The Stewart case quickly catalyzed movements across multiple communities. It became a rallying cry, taken up by artists and singers including Madonna, Keith Haring, Spike Lee, and Jean-Michel Basquiat, tabloid legends such as Jimmy Breslin and Murray Kempton, and the pioneering local news reporter, Gabe Pressman. The Stewart family and the downtown arts community of 1980s New York demanded justice for Michael, leading to multiple investigations into the circumstances of his wrongful death.

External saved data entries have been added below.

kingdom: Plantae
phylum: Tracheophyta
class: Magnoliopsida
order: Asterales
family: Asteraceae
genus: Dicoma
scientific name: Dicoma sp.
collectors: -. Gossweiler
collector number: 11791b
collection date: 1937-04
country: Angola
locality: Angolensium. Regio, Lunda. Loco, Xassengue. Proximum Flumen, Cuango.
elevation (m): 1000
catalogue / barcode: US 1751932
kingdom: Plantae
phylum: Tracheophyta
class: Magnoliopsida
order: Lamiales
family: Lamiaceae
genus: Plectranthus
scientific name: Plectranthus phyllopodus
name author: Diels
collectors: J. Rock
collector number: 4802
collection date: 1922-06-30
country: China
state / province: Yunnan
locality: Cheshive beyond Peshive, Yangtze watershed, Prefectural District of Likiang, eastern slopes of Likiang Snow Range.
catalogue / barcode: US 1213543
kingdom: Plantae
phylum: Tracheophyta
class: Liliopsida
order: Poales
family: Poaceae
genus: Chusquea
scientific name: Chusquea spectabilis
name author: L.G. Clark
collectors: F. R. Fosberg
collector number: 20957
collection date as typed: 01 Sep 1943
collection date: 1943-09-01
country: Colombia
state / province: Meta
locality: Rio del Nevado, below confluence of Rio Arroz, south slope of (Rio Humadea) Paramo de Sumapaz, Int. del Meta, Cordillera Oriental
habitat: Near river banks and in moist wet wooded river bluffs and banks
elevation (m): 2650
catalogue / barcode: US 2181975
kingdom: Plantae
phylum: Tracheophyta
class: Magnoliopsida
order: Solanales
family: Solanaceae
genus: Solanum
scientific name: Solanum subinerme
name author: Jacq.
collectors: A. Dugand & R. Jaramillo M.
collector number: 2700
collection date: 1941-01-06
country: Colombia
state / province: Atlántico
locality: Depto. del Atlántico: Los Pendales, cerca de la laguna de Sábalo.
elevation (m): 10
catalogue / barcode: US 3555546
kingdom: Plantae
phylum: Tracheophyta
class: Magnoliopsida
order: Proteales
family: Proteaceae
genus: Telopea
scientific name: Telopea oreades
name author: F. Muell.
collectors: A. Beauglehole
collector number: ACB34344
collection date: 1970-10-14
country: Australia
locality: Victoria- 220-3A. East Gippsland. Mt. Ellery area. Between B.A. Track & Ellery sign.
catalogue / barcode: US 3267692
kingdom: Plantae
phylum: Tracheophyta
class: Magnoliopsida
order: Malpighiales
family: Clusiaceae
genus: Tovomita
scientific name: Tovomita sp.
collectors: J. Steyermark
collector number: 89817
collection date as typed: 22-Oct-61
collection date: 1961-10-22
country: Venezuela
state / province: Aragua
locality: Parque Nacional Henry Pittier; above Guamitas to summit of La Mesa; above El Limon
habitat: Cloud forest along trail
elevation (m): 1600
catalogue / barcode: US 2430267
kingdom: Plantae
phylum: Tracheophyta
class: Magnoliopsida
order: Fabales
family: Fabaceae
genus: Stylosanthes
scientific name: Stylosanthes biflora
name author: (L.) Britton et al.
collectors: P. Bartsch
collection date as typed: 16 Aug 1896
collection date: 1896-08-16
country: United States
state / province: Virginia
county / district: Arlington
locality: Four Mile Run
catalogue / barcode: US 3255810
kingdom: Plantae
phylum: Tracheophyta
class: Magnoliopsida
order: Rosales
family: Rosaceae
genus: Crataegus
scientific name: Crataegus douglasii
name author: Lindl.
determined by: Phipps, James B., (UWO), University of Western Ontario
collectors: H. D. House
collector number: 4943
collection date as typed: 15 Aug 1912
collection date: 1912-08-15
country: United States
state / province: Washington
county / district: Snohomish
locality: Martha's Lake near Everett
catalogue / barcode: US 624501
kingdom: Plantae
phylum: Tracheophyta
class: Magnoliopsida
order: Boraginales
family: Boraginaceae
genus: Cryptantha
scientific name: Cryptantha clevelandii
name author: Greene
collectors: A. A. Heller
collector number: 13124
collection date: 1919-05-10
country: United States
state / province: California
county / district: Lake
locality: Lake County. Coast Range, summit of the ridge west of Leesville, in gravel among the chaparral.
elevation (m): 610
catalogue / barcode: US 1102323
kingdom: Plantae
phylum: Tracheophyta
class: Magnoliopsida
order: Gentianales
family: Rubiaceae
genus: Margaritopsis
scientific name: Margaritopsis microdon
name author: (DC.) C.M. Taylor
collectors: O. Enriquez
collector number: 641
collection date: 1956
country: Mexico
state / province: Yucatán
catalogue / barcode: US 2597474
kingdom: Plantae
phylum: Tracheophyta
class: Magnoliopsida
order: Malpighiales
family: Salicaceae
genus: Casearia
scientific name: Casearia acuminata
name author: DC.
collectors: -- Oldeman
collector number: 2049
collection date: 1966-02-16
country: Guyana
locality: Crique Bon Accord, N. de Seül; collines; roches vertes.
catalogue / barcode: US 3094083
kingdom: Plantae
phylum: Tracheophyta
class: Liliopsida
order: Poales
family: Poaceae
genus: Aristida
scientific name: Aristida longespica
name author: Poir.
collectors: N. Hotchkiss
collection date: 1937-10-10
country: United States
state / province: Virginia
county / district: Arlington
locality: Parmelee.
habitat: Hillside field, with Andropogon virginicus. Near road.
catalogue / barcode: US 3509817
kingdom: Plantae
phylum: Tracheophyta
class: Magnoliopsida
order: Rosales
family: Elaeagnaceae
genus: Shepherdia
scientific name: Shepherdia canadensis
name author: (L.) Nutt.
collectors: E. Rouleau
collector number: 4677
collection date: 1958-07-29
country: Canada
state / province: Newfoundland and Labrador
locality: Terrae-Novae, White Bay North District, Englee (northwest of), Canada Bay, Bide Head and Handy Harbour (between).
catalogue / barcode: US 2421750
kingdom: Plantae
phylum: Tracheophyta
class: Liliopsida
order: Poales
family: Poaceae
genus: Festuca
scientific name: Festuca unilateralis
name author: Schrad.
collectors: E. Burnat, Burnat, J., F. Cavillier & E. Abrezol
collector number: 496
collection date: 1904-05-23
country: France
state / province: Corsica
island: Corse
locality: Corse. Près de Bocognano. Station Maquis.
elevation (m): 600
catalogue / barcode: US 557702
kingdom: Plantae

Elon Green, the Edgar Award–winning author of Last Call, presents the first comprehensive narrative account of Michael Stewart's life and killing, the subsequent court proceedings, and the artistic aftermath. In the vein of The Short and Tragic Life of Robert Peace and His Name is George Floyd, Green brings us the story of a promising life cut short and a vivid snapshot of the world surrounding this loss. A tragedy set in stark contrast against the hope, activism, and creativity of the 1980’s New York City art scene, The Man Nobody Killed serves as a poignant reminder of recurring horrors in American history and explores how, and for whom, the justice system fails.

Elon Green
ELON GREEN has written for The New York Times Magazine, The Atlantic, The New Yorker, and The Columbia Journalism Review, and appears in Unspeakable Acts, Sarah Weinman's anthology of true crime. Last Call: A True Story of Love, Lust, and Murder in Queer New York was his first book and won the Edgar Award for Best Fact Crime. Green was an executive producer on the HBO series adapted from Last Call

Praise for Elon Green

"This sterling true crime account from Edgar winner Green (Last Call) plunges readers into the gritty landscape of 1980s New York City... Balancing propulsive pacing, careful research, and shrewd cultural analysis, Green convincingly highlights the failures of justice that led to Stewart's death... It’s a harrowing look at a forgotten tragedy."

Publishers Weekly
STARRED

“A searing account of a foundational police-brutality case in the midst of a mind-blowing, star-studded slice of New York City history, THE MAN NOBODY KILLED is overflowing with tragedy, humanity, and relevance to our own troubled age.”

Robert Kolker
New York Times bestselling author of Lost Girls and Hidden Valley Road

"What Elon Green achieves in The Man Nobody Killed is extraordinary—a long- overdue and riveting biography of Michael Stewart; a searing examination of the systemic forces that unjustly took his life; and a kaleidoscopic and luminous portrait of an entire city. This is a monumental work that will grip and haunt you.”

David Grann
author of Killers of the Flower Moon and The Wager

"Elon Green's The Man Nobody Killed is a must read and just as riveting as his debut, Last Call. Prescient doesn't begin to cover the scope and many layers of New York society as police corruption, racial discrimination, music, and club culture all come under intense focus because of the untimely and unjust murder of Michael Stewart, someone who could have been as great and renowned like his contemporary, Basquiat." 

Morgan Jerkins
New York Times bestselling author of This Will Be My Undoing

"The murder of Michael Stewart remains, after more than forty years, an unstanched wound in the city's side. The incompetence, obfuscation, prevarication, corruption, and racism that prevented a resolution is documented in exacting detail by Elon Green, whose gift for pacing gives The Man Nobody Killed the feeling of a thriller. I've been following the story since 1983, and there is plenty here I didn't know."

Lucy Sante
award-winning author of Low Life and I Heard Her Call My Name

"In The Man Nobody Killed, Elon Green takes us back—vividly, viscerally—to the New York City of the early 1980s and a case of police brutality, institutional incompetence and malfeasance, and justice pointedly undone that echoes maddeningly and infuriatingly our own era. Green deftly sketches the young Black artist Michael Stewart and the world in which he lived and died, and as the awful saga swirls and expands to include the likes of Madonna, Jean-Michel Basquiat, Robert Morgenthau, Jimmy Breslin, Eleanor Bumpurs, Bernhard Goetz, and even Toni Morrison, one feels oneself fully and persuasively—and harrowingly—immersed."